Угашение желаний. Сэмюэль Беккет

По мере того как 1950-е уступали место 1960-м, искусство все реже указывало на что-либо за пределами самого себя, все чаще отказывалось от любых прототипов, будь то явления или события физического мира. Вместо этого оно настаивало на беспорядочности и случайности любых восприятий и переживаний. Многие чувствовали, что смерть бога дошла здесь до своего логического конца.

Сказанное, несомненно, в высшей степени применимо к самому значительному из минималистических произведений – пьесе Сэмюэля Беккета «В ожидании Годо». Беккет известен своим мрачным взглядом на жизнь, зачарованностью страданием, неослабным вниманием, как подытожил его друг и издатель Джон Калдер, к «поиску смысла в мире… [Он был] не способен прийти к тому или иному выводу о целях мироздания, не мог принять ни один символ веры и даже ни одну личную философию, кроме упрямого стоицизма». Или, как сформулировал сам Беккет в споре с Жоржем Дютюи, критиком, с которым он играл в шахматы в Париже: «Нечего выражать, нечем выражать, нет сил выражать, нет желания выражать, да и необходимости в этом нет».[648]

Родился Беккет в 1906 году неподалеку от Дублина, в обеспеченной протестантской семье. Окончил Тринити-колледж в Дублине, недолго преподавал, затем отправился в путешествие по Европе. В Париже встретил соотечественника, Джеймса Джойса, и два ирландца стали друзьями. Затем Беккет на некоторое время осел в Лондоне, где в 1934 году начал проходить курс психоанализа у Уилфреда Байона в Тэвистокской клинике. Байон работал вместе с детским врачом и психоаналитиком Д. У. Винникоттом, автором концепции «переходного объекта». Многие младенцы, отлученные от груди, впервые в жизни столкнувшись с независимостью, используют какой-либо «переходный объект» – мягкую игрушку или одеяльце, с которым не желают расставаться. Винникотт полагал, что это совершенно нормальное явление (если оно не длится слишком долго).
▬▬▬
Задание A:
Ответьте по фрагменту о Беккете:
(i) Что, по мнению многих, дошло до своего логического конца?
(ii) Какую пьесу фрагмент называет самым значительным из минималистических произведений?
(iii) В каком году Беккет начал курс психоанализа у Уилфреда Байона?
Задание B:
Приведите продолжение фрагмента о Беккете, начиная после его последнего предложения.
Идущий далее список не связан с фрагментом о Беккете.

Исходные данные:
▬▬▬
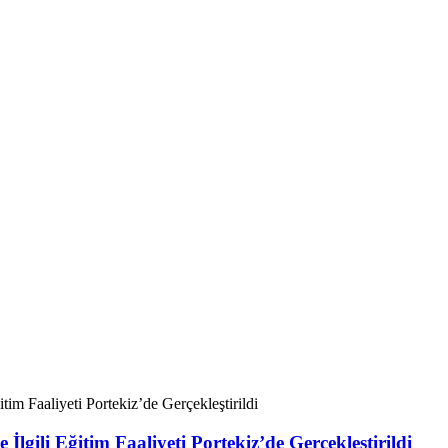
im Faaliyeti Portekiz’de Gerçekleştirildi
lgili Eğitim Faaliyeti Portekiz’de Gerçekleştirildi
▬▬▬
Ответ к заданию A:
(i) Смерть бога.
(ii) «В ожидании Годо».
(iii) В 1934 году.

Ответ к заданию B:
Некоторые критики, изучающие сочинения Беккета с точки зрения психоанализа, уверены, что эта концепция повлияла на понимание Беккетом бога – своего рода переходного объекта для многих взрослых, феномена чисто психоаналитического, однако не преходящего. Хотя христианский символизм пронизывает книги Беккета, как и книги Джойса, бога, которому молятся в церквах, Беккет не признает. На его взгляд, это «очень маленький бог» – бог, которого изображают в виде человека, царя, который явно наслаждается тем, что ему поклоняются, с удовольствием принимает благодарения за «все хорошее, что случайно происходит вокруг нас», однако «никогда не берет на себя ответственность за неисчислимое зло мира сего».[649]

Пьеса «В ожидании Годо» писалась четыре месяца, начиная с октября 1948 года. В то время Хиросима и Нагасаки были еще свежи в людской памяти, а кошмар холокоста лишь начал открываться людям во всем своем масштабе и ужасе, как и кошмар сталинского Большого террора. Были у Беккета и собственные кошмары: в эти годы он страдал от опухоли на щеке, страшился рака и писал, пытаясь отвлечься от мыслей о неизбежной смерти. В эти годы он написал «Годо» и то, что иногда называют «трилогией Беккета»: «Моллой», «Малон умирает» и «Неименуемое». На сцене «Годо» поставили лишь в 1953 году. Несмотря на смешанные отзывы (друзья Беккета вспоминали, что «силком загоняли» зрителей на спектакль), время показало, что дело того стоило.

Выразительные средства пьесы весьма экономны, даже скудны. Два главных действующих лица (всего их пять) сидят на сцене, где нет ничего, кроме одинокого дерева. Пьеса полна продолжительных пауз, буквальных повторений реплик и диалогов (когда диалоги все-таки начинаются), странных контрастов между остроумными метафизическими рассуждениями и банальными клише; второй акт почти буквально повторяет первый, и, наконец, Годо, давший название пьесе, так и не появляется. Но, несмотря на все это, пьеса завораживает и увлекает.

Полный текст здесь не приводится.